1971 – V S Naipaul, In a Free State
1970 – Bernice Rubens, The Elected Member
1969 – P H Newby, Something to Answer For
I’ve read 15 of them, including The Bone People. Um, I must be one of the few people in the universe who enjoyed it
) Never finished Vernon God Little, or Life of Pi. And the latter has become an insult in the rather eclectic book group I go to: “Oh, they’re just the sort of book group who’d read Life of Pi!” I have yet to finish any book by Peter Carey!
Amsterdam made me so angry I heaved it against a wall. My theory is that the judges reckoned McEwan should have won for one of his earlier books, so this was a guilt choice. I’ve never read any of his stuff since.
Midnight’s Children blew me away when I read it, but I’ve never dared to re-read it. And I agree Shame is better.
The Line of Beauty was OK, but The Swimming Pool Library is better.

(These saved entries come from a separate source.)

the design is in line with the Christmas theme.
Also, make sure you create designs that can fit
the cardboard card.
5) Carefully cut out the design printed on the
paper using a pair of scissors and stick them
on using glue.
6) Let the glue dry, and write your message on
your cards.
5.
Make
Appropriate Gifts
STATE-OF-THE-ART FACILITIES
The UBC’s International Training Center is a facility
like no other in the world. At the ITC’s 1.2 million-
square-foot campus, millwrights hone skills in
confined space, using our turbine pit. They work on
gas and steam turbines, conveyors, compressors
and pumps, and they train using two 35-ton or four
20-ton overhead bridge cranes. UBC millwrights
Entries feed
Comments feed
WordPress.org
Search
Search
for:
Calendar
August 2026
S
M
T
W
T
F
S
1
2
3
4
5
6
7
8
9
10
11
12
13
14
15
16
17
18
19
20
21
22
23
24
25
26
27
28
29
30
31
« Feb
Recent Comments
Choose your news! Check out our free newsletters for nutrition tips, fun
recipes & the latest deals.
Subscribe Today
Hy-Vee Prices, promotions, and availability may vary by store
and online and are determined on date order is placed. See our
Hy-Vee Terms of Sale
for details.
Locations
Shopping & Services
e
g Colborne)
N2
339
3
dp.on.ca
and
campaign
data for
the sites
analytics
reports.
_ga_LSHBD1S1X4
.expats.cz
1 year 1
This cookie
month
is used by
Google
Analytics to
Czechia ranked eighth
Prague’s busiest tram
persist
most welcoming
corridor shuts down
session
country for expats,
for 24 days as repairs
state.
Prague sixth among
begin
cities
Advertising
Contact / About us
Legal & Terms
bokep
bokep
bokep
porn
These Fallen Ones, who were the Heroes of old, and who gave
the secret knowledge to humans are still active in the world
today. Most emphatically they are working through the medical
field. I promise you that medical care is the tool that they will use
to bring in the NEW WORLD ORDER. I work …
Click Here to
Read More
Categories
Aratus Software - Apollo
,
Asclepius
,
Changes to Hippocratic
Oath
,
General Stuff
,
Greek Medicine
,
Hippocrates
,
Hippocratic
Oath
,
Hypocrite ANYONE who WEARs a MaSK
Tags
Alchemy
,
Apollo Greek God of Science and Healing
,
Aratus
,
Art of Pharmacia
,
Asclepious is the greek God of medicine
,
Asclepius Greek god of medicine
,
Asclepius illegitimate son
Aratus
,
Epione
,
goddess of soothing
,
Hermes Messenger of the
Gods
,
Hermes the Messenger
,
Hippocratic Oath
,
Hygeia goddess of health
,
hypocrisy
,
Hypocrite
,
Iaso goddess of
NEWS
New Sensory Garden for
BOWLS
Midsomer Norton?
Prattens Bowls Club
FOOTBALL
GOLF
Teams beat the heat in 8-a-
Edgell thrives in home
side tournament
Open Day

Completely agree that The Swimming Pool library is better than The Line of Beauty. I fancied rereading it after reading The Long Firm- as the differing perspectives make an interesting contrast – but too many book, too little time.
I think The Life of Pi is a fable, quite like Golding’s early novels, where the symbolism is occasionally heavy-handed. However, I found it quite charmingly told, and it reminded me of Pincher Martin in the change of gear in the final chapter, completely turning the book. I don’t know if I’d reread it though.
My friend who recommended The Bone People also recommended Peter Carey’s early novels. They remain on the shelf, unread – the spine not even slightly creased. I finished with The Bone People when it became apparent she was seeing someone else
I have half an idea in my poor over-loaded old brain for a conferenc paper on Hollinghurst and Arnott. I’m intrigued by the way the latter treads the boundaries between crime fiction and true crime. And of course real people make fleeting appearances in TSPL and TLOB as well . . . ;o)
My brother, whose reading tastes only overlap mine slightly, loves Peter Carey’s books, but has never finished The Bone People either!